32-Stunden-Woche? Österreicher arbeiten bereits weniger als die meisten Europäer
SPÖ-Chef Andreas Babler fordert eine 32-Stunden-Woche. Allerdings wird in Österreich im EU-weiten Vergleich ohnehin wenig gearbeitet. Nur in Dänemark und den Niederlanden ist die durchschnittliche Wochenarbeitszeit geringer. Das ist allerdings nicht verwunderlich. Zurzeit boomt Teilzeit – aus gutem Grund.
Vergleicht man die tatsächlich gearbeiteten Stunden in Europa, kommt Überraschendes zu Tage: Am meisten gearbeitet wird in Griechenland, am wenigsten in den Niederlanden, wie eine Grafik der Wiener Denkfabrik Agenda Austria zeigt.
Ebenso auffallend: Österreich reiht sich bei der durchschnittlich geleisteten Wochenarbeitszeit am unteren Ende ein, nicht zuletzt aufgrund der boomenden Teilzeit. Nur in Dänemark und den Niederlanden wird wöchentlich kürzer gearbeitet als in Österreich.

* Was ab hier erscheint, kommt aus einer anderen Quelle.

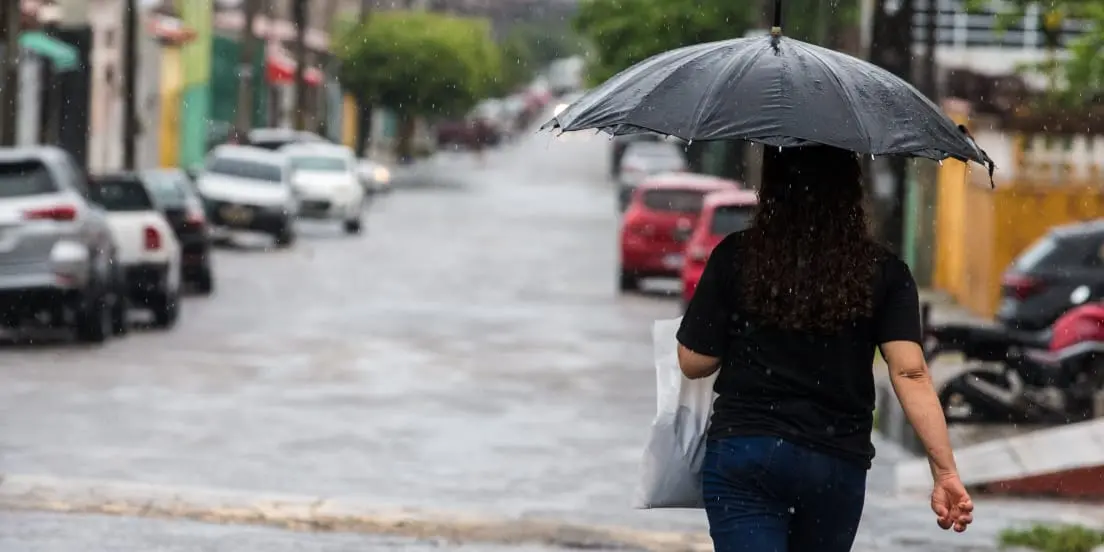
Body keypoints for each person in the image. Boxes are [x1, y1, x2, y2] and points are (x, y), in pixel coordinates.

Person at [676, 145, 973, 552]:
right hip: (834, 461)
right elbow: (910, 373)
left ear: (772, 187)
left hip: (748, 451)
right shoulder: (884, 272)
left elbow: (694, 362)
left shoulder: (736, 256)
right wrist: (945, 472)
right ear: (851, 189)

In Österreich ist Teilzeit attraktiver, weil Arbeit so stark besteuert wird
Verwunderlich ist das Ergebnis allerdings näher besehen nicht. In Österreich ist Arbeit nämlich überdurchschnittlich hoch belastet. Gemessen an den Arbeitskosten haben Österreichs Arbeitnehmer die viertniedrigsten Nettolöhne in der industrialisierten Welt. Hätte Österreich dieselbe Steuer- und Abgabenbelastung auf Arbeit wie der Wohlfahrtsstaat Schweden, blieben einem Durchschnittsverdiener rund 230 Euro netto mehr im Monat, wie die Agenda kürzlich berechnet hat.

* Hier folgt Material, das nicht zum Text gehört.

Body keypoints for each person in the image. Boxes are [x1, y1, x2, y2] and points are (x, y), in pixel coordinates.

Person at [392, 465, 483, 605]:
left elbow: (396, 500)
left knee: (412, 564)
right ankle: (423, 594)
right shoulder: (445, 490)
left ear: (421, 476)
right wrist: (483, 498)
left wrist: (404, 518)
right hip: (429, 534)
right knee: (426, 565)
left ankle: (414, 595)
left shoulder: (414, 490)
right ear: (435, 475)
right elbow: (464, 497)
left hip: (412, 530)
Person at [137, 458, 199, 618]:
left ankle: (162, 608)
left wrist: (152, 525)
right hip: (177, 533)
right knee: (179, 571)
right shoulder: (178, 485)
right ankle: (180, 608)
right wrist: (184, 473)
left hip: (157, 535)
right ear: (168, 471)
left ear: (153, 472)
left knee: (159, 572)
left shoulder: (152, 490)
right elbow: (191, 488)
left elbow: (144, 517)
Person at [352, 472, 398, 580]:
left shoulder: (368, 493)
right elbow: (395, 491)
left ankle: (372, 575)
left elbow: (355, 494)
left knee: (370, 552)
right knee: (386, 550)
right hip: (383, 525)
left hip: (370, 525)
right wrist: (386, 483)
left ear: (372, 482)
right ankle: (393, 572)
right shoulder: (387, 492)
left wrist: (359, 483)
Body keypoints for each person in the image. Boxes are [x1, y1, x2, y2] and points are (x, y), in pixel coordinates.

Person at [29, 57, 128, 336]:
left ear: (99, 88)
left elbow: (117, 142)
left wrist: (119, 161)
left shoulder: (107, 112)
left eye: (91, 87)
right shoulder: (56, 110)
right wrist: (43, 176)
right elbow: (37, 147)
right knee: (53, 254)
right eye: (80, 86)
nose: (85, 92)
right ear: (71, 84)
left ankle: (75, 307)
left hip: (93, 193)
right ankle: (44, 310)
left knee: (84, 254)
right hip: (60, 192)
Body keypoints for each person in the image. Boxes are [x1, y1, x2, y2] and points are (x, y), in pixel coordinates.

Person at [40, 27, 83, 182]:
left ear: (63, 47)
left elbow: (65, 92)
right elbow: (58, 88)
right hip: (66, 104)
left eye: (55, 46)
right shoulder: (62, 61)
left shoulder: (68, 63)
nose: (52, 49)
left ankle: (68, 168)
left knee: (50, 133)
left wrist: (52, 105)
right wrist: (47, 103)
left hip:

Agenda Austria-Ökonom Dénes Kucsera meint deshalb: „Wer rechnen kann, arbeitet Teilzeit. Österreich entlastet seit Jahren vor allem die unteren Einkommen, damit wird die Teilzeit finanziell immer interessanter. Entlastet werden sollten vorrangig mittlere Einkommensbezieher. Im derzeitigen System steigt die Abgabenbelastung hier am stärksten an.“
Arbeitskosten würden sich bei 32-Stunden-Woche verdoppeln
Zur 32-Stunden-Debatte meint der Wirtschaftswissenschaftler: „Es ist legitim, mehr Freizeit zu wollen, das geht dauerhaft aber nur durch den Verzicht auf Geld. Das wiederum hat Konsequenzen auf unser Sozialsystem. Arbeiten Leistungsstärkere weniger, bleibt auch weniger für die Leistungsschwächeren.“
Eine 32-Stunden-Woche würde im derzeitigen Inflationsumfeld die Arbeitskosten der Unternehmen binnen drei Jahren um die Hälfte steigen lassen. Um das abzufedern, müsste die Produktivität auf einen Schlag so stark steigen, wie in den letzten 20 Jahren zusammengenommen.

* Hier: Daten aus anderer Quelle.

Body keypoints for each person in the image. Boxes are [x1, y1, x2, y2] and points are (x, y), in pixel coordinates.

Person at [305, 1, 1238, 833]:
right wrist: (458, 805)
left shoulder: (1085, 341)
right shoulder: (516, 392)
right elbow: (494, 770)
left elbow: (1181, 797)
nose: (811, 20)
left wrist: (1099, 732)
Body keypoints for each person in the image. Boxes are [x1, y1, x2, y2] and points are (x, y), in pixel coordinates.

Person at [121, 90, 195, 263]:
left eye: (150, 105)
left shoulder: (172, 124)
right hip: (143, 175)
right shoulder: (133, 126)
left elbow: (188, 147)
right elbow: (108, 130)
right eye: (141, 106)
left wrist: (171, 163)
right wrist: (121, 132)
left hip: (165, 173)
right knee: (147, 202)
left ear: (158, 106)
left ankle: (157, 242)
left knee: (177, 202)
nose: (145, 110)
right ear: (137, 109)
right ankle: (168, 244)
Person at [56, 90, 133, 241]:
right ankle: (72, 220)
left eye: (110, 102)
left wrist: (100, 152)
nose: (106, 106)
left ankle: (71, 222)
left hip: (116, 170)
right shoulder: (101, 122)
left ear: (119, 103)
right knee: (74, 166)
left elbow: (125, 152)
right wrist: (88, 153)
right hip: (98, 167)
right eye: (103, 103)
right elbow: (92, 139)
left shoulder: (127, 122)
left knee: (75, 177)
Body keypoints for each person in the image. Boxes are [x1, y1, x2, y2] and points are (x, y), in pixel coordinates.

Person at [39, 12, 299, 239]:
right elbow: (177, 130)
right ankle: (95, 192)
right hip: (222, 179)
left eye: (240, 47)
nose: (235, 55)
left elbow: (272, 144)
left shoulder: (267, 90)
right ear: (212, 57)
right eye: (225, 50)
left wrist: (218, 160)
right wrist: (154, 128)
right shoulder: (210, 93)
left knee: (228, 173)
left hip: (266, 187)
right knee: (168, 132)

„Es spricht nichts dagegen, dass Unternehmen freiwillig die Arbeitszeit ihrer Mitarbeiter verkürzen. Auch die Arbeitnehmer sollen dies frei entscheiden können. Eine für alle gültige gesetzliche Anweisung, die noch dazu unter dem gewünschten Arbeitsausmaß der Bevölkerung liegt, würde dem Wohlstand schweren Schaden zufügen“, sagt Kucsera.